MINISTERIËLE REGELING ter uitvoering van artikel 6, derde lid, onderdeel f, onder 3º, van de Landsverordening op de loonbelasting

Geldend van 10-10-2010 t/m heden

Intitulé

MINISTERIËLE REGELING ter uitvoering van artikel 6, derde lid, onderdeel f, onder 3º, van de Landsverordening op de loonbelasting

Artikel 1

  • 1. Vaste vergoedingen als bedoeld in artikel 6, derde lid, onderdeel f, onder 3º, van de Landsverordening op de loonbelasting behoren niet tot het loon indien:

    • a.

      de inhoudingsplichtige aannemelijk maakt dat deze vergoedingen geacht kunnen worden te strekken tot bestrijding van de noodzakelijke kosten die de werknemer tot verwerving van zijn loon maakt;

    • b.

      deze vergoedingen naar aard en veronderstelde omvang van de kosten zijn gespecificeerd.

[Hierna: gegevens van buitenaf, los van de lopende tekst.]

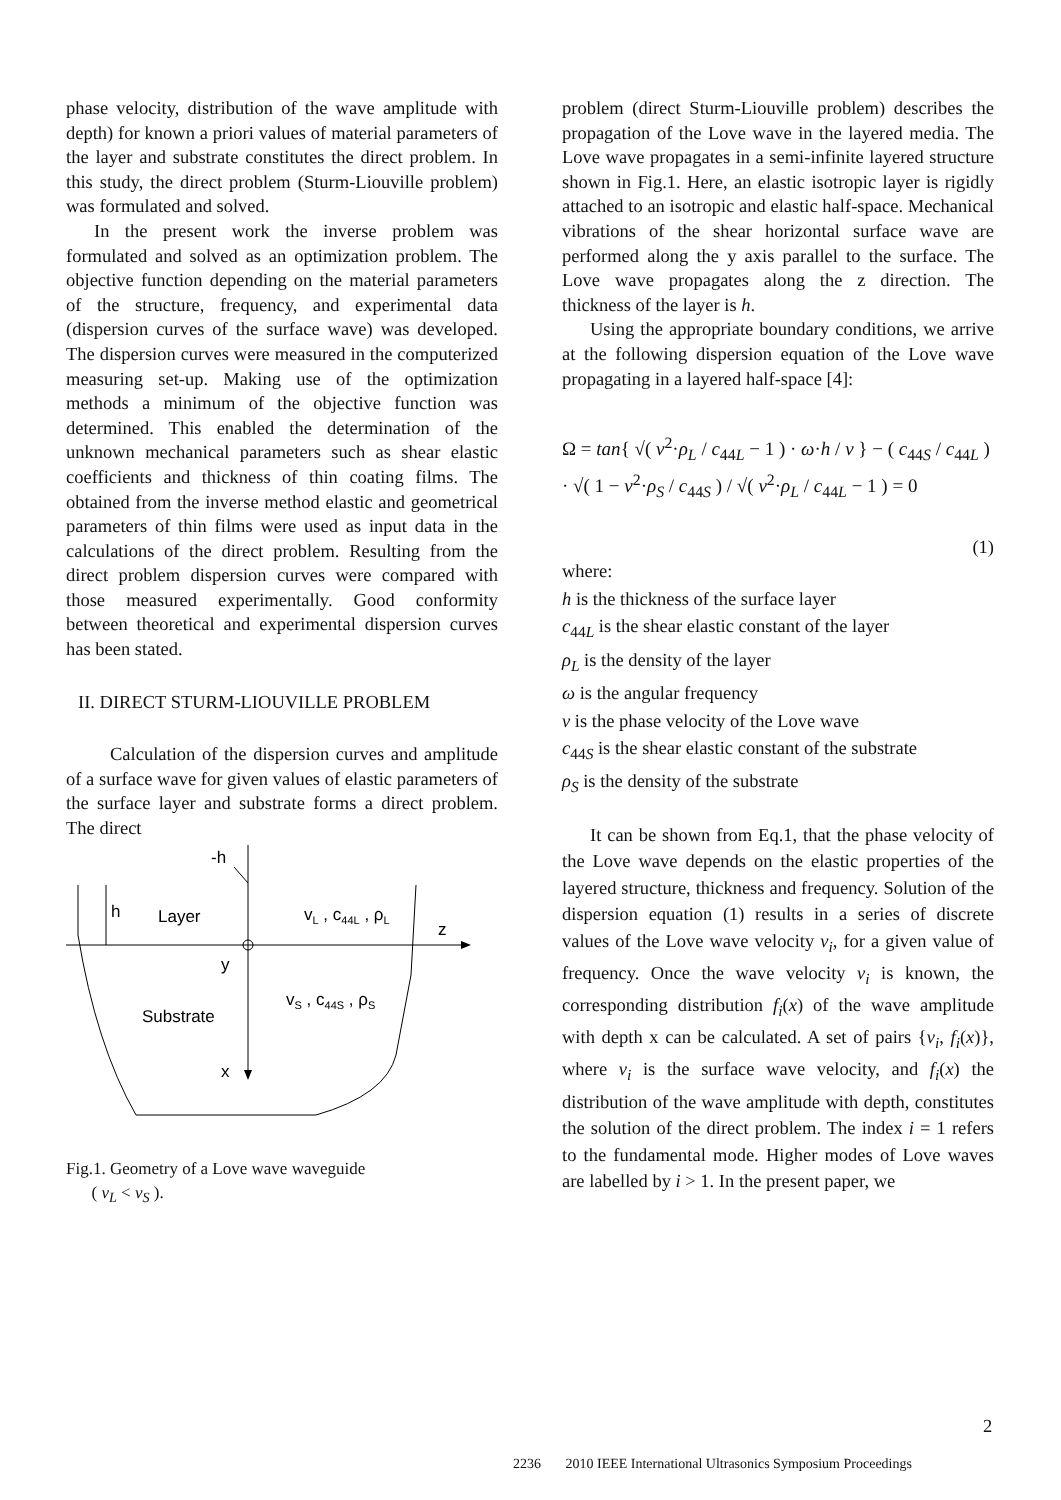phase velocity, distribution of the wave amplitude with depth) for known a priori values of material parameters of the layer and substrate constitutes the direct problem. In this study, the direct problem (Sturm-Liouville problem) was formulated and solved.
In the present work the inverse problem was formulated and solved as an optimization problem. The objective function depending on the material parameters of the structure, frequency, and experimental data (dispersion curves of the surface wave) was developed. The dispersion curves were measured in the computerized measuring set-up. Making use of the optimization methods a minimum of the objective function was determined. This enabled the determination of the unknown mechanical parameters such as shear elastic coefficients and thickness of thin coating films. The obtained from the inverse method elastic and geometrical parameters of thin films were used as input data in the calculations of the direct problem. Resulting from the direct problem dispersion curves were compared with those measured experimentally. Good conformity between theoretical and experimental dispersion curves has been stated.
II. DIRECT STURM-LIOUVILLE PROBLEM
Calculation of the dispersion curves and amplitude of a surface wave for given values of elastic parameters of the surface layer and substrate forms a direct problem. The direct
-h
h
Layer
vL , c44L , ρL
z
y
vS , c44S , ρS
Substrate
x
Fig.1. Geometry of a Love wave waveguide
( v<sub>L</sub> < v<sub>S</sub> ).
problem (direct Sturm-Liouville problem) describes the propagation of the Love wave in the layered media. The Love wave propagates in a semi-infinite layered structure shown in Fig.1. Here, an elastic isotropic layer is rigidly attached to an isotropic and elastic half-space. Mechanical vibrations of the shear horizontal surface wave are performed along the y axis parallel to the surface. The Love wave propagates along the z direction. The thickness of the layer is h.
Using the appropriate boundary conditions, we arrive at the following dispersion equation of the Love wave propagating in a layered half-space [4]:
Ω = tan{ √( v<sup>2</sup>·ρ<sub>L</sub> / c<sub>44L</sub> − 1 ) · ω·h / v } − ( c<sub>44S</sub> / c<sub>44L</sub> ) · √( 1 − v<sup>2</sup>·ρ<sub>S</sub> / c<sub>44S</sub> ) / √( v<sup>2</sup>·ρ<sub>L</sub> / c<sub>44L</sub> − 1 ) = 0
(1)
where:
h is the thickness of the surface layer
c<sub>44L</sub> is the shear elastic constant of the layer
ρ<sub>L</sub> is the density of the layer
ω is the angular frequency
v is the phase velocity of the Love wave
c<sub>44S</sub> is the shear elastic constant of the substrate
ρ<sub>S</sub> is the density of the substrate
It can be shown from Eq.1, that the phase velocity of the Love wave depends on the elastic properties of the layered structure, thickness and frequency. Solution of the dispersion equation (1) results in a series of discrete values of the Love wave velocity v<sub>i</sub>, for a given value of frequency. Once the wave velocity v<sub>i</sub> is known, the corresponding distribution f<sub>i</sub>(x) of the wave amplitude with depth x can be calculated. A set of pairs {v<sub>i</sub>, f<sub>i</sub>(x)}, where v<sub>i</sub> is the surface wave velocity, and f<sub>i</sub>(x) the distribution of the wave amplitude with depth, constitutes the solution of the direct problem. The index i = 1 refers to the fundamental mode. Higher modes of Love waves are labelled by i > 1. In the present paper, we
2
2236 2010 IEEE International Ultrasonics Symposium Proceedings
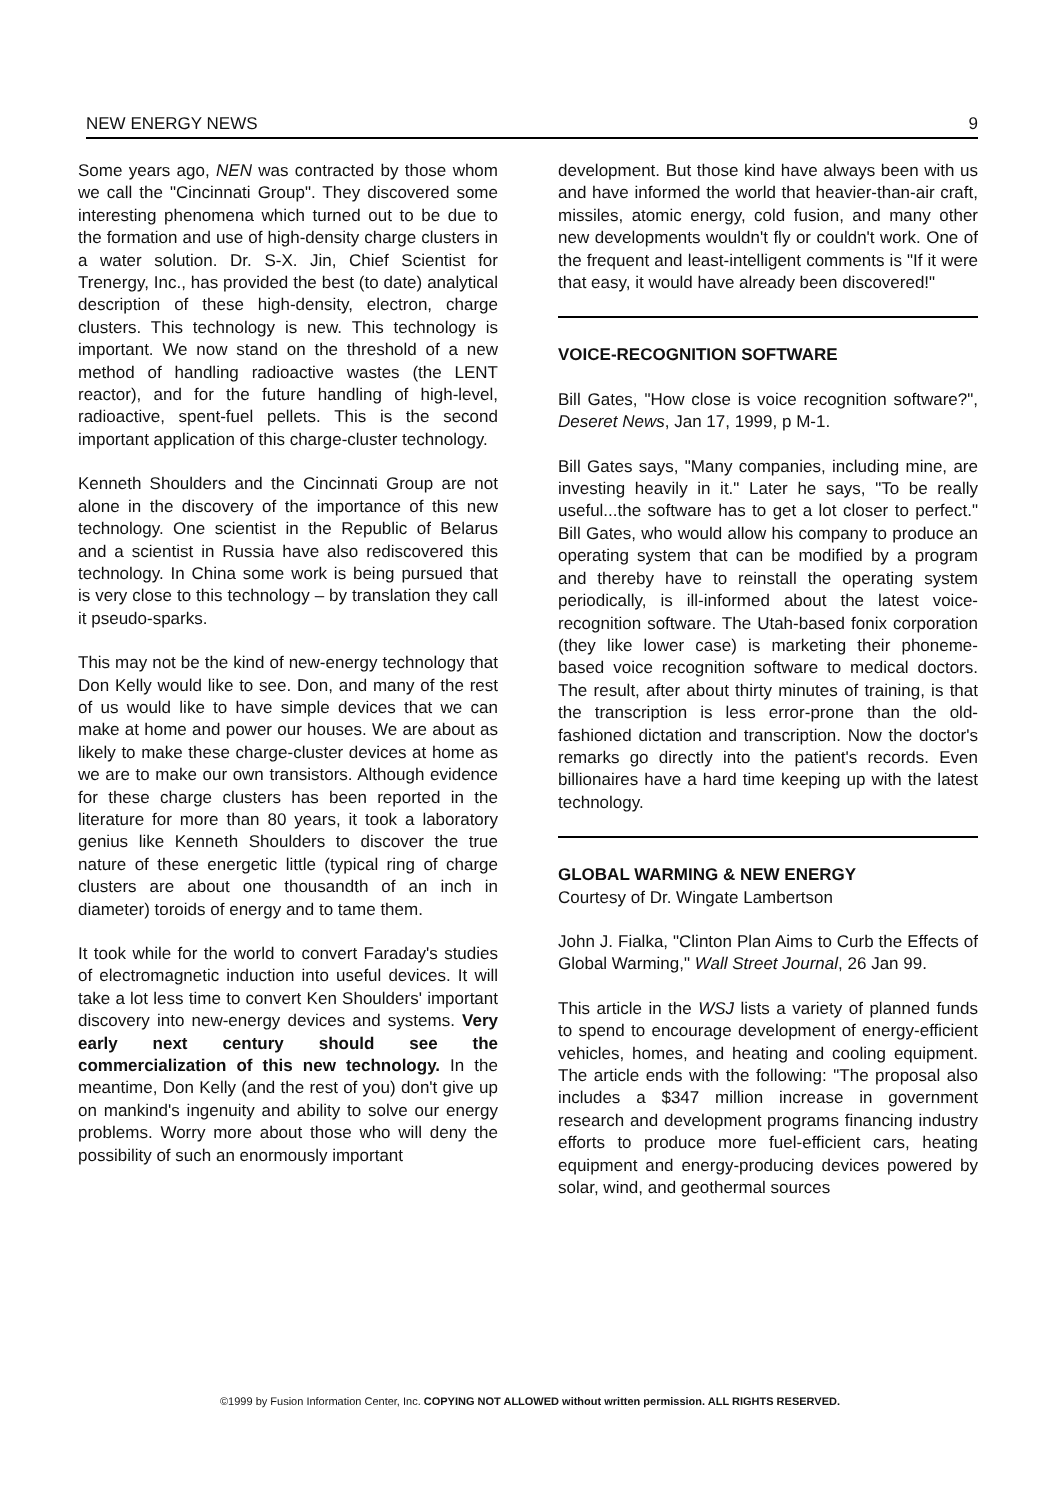NEW ENERGY NEWS 9
Some years ago, NEN was contracted by those whom we call the "Cincinnati Group". They discovered some interesting phenomena which turned out to be due to the formation and use of high-density charge clusters in a water solution. Dr. S-X. Jin, Chief Scientist for Trenergy, Inc., has provided the best (to date) analytical description of these high-density, electron, charge clusters. This technology is new. This technology is important. We now stand on the threshold of a new method of handling radioactive wastes (the LENT reactor), and for the future handling of high-level, radioactive, spent-fuel pellets. This is the second important application of this charge-cluster technology.
Kenneth Shoulders and the Cincinnati Group are not alone in the discovery of the importance of this new technology. One scientist in the Republic of Belarus and a scientist in Russia have also rediscovered this technology. In China some work is being pursued that is very close to this technology – by translation they call it pseudo-sparks.
This may not be the kind of new-energy technology that Don Kelly would like to see. Don, and many of the rest of us would like to have simple devices that we can make at home and power our houses. We are about as likely to make these charge-cluster devices at home as we are to make our own transistors. Although evidence for these charge clusters has been reported in the literature for more than 80 years, it took a laboratory genius like Kenneth Shoulders to discover the true nature of these energetic little (typical ring of charge clusters are about one thousandth of an inch in diameter) toroids of energy and to tame them.
It took while for the world to convert Faraday's studies of electromagnetic induction into useful devices. It will take a lot less time to convert Ken Shoulders' important discovery into new-energy devices and systems. Very early next century should see the commercialization of this new technology. In the meantime, Don Kelly (and the rest of you) don't give up on mankind's ingenuity and ability to solve our energy problems. Worry more about those who will deny the possibility of such an enormously important
development. But those kind have always been with us and have informed the world that heavier-than-air craft, missiles, atomic energy, cold fusion, and many other new developments wouldn't fly or couldn't work. One of the frequent and least-intelligent comments is "If it were that easy, it would have already been discovered!"
VOICE-RECOGNITION SOFTWARE
Bill Gates, "How close is voice recognition software?", Deseret News, Jan 17, 1999, p M-1.
Bill Gates says, "Many companies, including mine, are investing heavily in it." Later he says, "To be really useful...the software has to get a lot closer to perfect." Bill Gates, who would allow his company to produce an operating system that can be modified by a program and thereby have to reinstall the operating system periodically, is ill-informed about the latest voice-recognition software. The Utah-based fonix corporation (they like lower case) is marketing their phoneme-based voice recognition software to medical doctors. The result, after about thirty minutes of training, is that the transcription is less error-prone than the old-fashioned dictation and transcription. Now the doctor's remarks go directly into the patient's records. Even billionaires have a hard time keeping up with the latest technology.
GLOBAL WARMING & NEW ENERGY
Courtesy of Dr. Wingate Lambertson
John J. Fialka, "Clinton Plan Aims to Curb the Effects of Global Warming," Wall Street Journal, 26 Jan 99.
This article in the WSJ lists a variety of planned funds to spend to encourage development of energy-efficient vehicles, homes, and heating and cooling equipment. The article ends with the following: "The proposal also includes a $347 million increase in government research and development programs financing industry efforts to produce more fuel-efficient cars, heating equipment and energy-producing devices powered by solar, wind, and geothermal sources
©1999 by Fusion Information Center, Inc. COPYING NOT ALLOWED without written permission. ALL RIGHTS RESERVED.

  • 2. Aan de voorwaarde, bedoeld in het eerste lid, onderdeel a, is in ieder geval voldaan indien om de drie jaar een steekproefsgewijs onderzoek van de werkelijk gemaakte kosten tot verwerving van het loon wordt verricht, waarbij de werknemer gedurende ten minste drie aaneengesloten maanden een overzicht bijhoudt van de werkelijk gemaakte kosten, met inbegrip van de declaraties en de betalingsbewijzen hiervan.

  • 3. Het tweede lid is van overeenkomstige toepassing op de toekenning van vergoedingen aan een groep van werknemers, die vanuit het kostenoogpunt redelijkerwijs geacht kunnen worden in dezelfde omstandigheden te verkeren, met dien verstande dat deze vergoedingen niet hoeven te worden afgestemd op de kosten die door een tot deze groep behorende individuele werknemer zijn gemaakt, maar kan worden volstaan met een door de desbetreffende groep van werknemers gemiddeld te maken kosten.

  • 4. De Inspecteur kan op verzoek het bedrag, dat ingevolge het eerste tot en met het derde lid ten hoogste als vaste vergoedingen in aanmerking wordt genomen, vaststellen.

Artikel 2

Deze ministeriële regeling kan worden aangehaald als: Regeling vaste vergoedingen.